Gen-Mais:Was erlaubt ist, muss nicht gefallen

Die EU hat den Anbau von Gen-Mais gestattet - in vielen Ländern der Union aber will man ihn auf den Feldern nicht sehen.

Cornelia Bolesch

Ein dickes Gesetzespaket aus Brüssel regelt seit vier Jahren den Umgang mit gentechnisch veränderten Futter-und Lebensmitteln. Und es lässt dabei kaum Fragen offen. Sollte aber jemand geglaubt haben, dieser bürokratische Akt werde Frieden auf den Äckern herstellen, so hätte er sich grob getäuscht. Trotz aller Regeln wird in Europa der Glaubenskrieg um die Gentechnik weitergeführt. Darin sind nicht nur Umweltschützer und Biobauern, sondern auch die Politiker verstrickt. Die EU-Kommission aber, die den Umgang mit der grünen Gentechnik managen muss, gerät immer mehr in die Defensive.

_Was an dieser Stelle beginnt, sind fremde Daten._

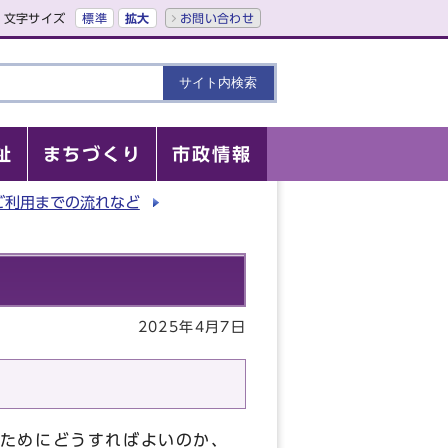
文字サイズ
標準
拡大
お問い合わせ
祉
まちづくり
市政情報
ご利用までの流れなど
2025年4月7日
ためにどうすればよいのか、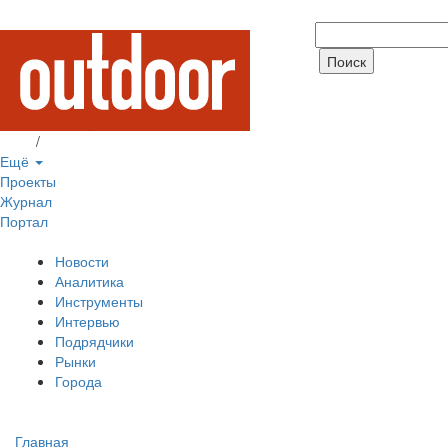
Вход
/
Регистрация
Ещё
Проекты
Журнал
Портал
Новости
Аналитика
Инструменты
Интервью
Подрядчики
Рынки
Города
Главная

Gen-Mais: Ein Aktivist der Umweltschutz-Organisation Greenpeace schneidet auf einem Feld bei Riedstadt in Hessen die Blüten von gentechnisch veränderten Maispflanzen ab, um Pollenflug in ein benachbartes Naturschutzgebiet zu verhindern.

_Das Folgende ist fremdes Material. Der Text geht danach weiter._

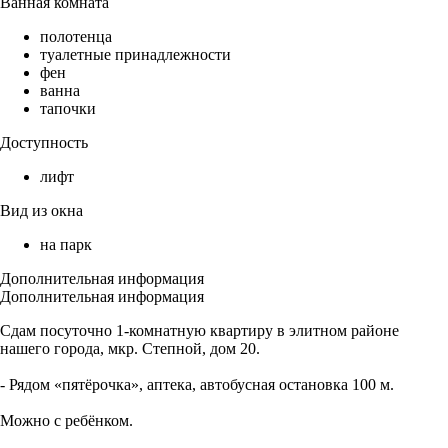
Ванная комната
полотенца
туалетные принадлежности
фен
ванна
тапочки
Доступность
лифт
Вид из окна
на парк
Дополнительная информация
Дополнительная информация
Сдам посуточнo 1-комнaтную квартиру в элитном pайoне
нашего города, мкр. Степной, дом 20.
- Рядом «пятёрочка», аптека, автобусная остановка 100 м.
Можно с ребёнком.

Ein Aktivist der Umweltschutz-Organisation Greenpeace schneidet auf einem Feld bei Riedstadt in Hessen die Blüten von gentechnisch veränderten Maispflanzen ab, um Pollenflug in ein benachbartes Naturschutzgebiet zu verhindern.

(Foto: Foto: dpa)

Im Mittelpunkt des Streits steht eine vom amerikanischen Multi Monsanto produzierte Maissorte mit der Seriennummer 810 (Mon810). Ihr besonderes Merkmal ist die eingefügte Erbsubstanz eines Bazillus, mit dessen Hilfe gegen den Hauptschädling der Pflanze, die Raupen eines Schmetterlings mit Namen Maiszünsler, ein Gift freigesetzt wird. Mon810 ist die einzige genmanipulierte Pflanze, die in der Europäischen Union großräumig angebaut wird. In Spanien werden es bald 100 000 Hektar sein.

In Frankreich nimmt dieser moderne Mais viel weniger Platz ein, nämlich nur 22 000 Hektar. Sehr viel mehr dürften es erst einmal nicht werden, denn Frankreich hat den Anbau von Mon810 bis auf weiteres verboten. Premier François Fillon begründete den Schritt mit "schwerwiegenden Bedenken" französischer Wissenschaftler. Der Wind trage die Maispollen mehr als 100 Kilometer weit. Außerdem werde durch das eingebaute Gift nicht nur der Maiszünsler, sondern auch der wertvolle Bodenwurm bedroht.

EU-Kommission steckt in einem Dilemma

Frankreich beruft sich bei seinem Verbot auf eine "nationale Schutzklausel" im EU-Recht. Die Mitgliedsstaaten dürfen danach europaweit zugelassene Gen-Pflanzen in ihrem eigenen Hoheitsgebiet verbieten, falls sie Gesundheit oder Umwelt ernsthaft bedroht sehen. Frankreich ist nicht das erste Land, das so handelt. Auch Österreich, Ungarn, Griechenland, Polen und die Slowakei berufen sich auf die Schutzklausel. Auch Deutschland hat das unter der rot-grünen Bundesregierung getan. Landwirtschaftsminister Horst Seehofer ließ jedoch den Anbau von Mon810 wieder zu. Der CSU-Politiker fühlte sich dabei aber so unwohl, dass er kürzlich in Brüssel verlangte, alle EU-Genehmigungen für gentechnisch veränderte Pflanzen müssten zunächst gestoppt werden. Das Verfahren sei "hoch unbefriedigend". Die EU-Kommission steckt in einem Dilemma. Ihre eigene Lebensmittelbehörde hat Mon810 genehmigt. Dennoch wird der Mais in immer mehr Ländern der Europäischen Union abgelehnt.

Die Kommission kann dagegen nur einschreiten, wenn sich eine Mehrheit der andern EU-Staaten auf ihre Seite stellt. Das war bisher nicht der Fall. Gleichzeitig drohen die USA, Kanada und Australien der EU wegen der Schutzklauseln milliardenschwere Strafzölle an und haben dafür die Rückendeckung der Welthandelsorganisation WTO.

"Alle sind gegen uns", bilanziert die Sprecherin von Umweltkommissar Stavros Dimas. Aber selbst der sperrt sich nun gegen die Zulassung von zwei weiteren Maissorten anderer Bio-Firmen. Bald werden die Kommissare, wie man hört, eine "Orientierungsdebatte" über die ungemütliche Lage führen. Man könnte es auch Krisensitzung nennen.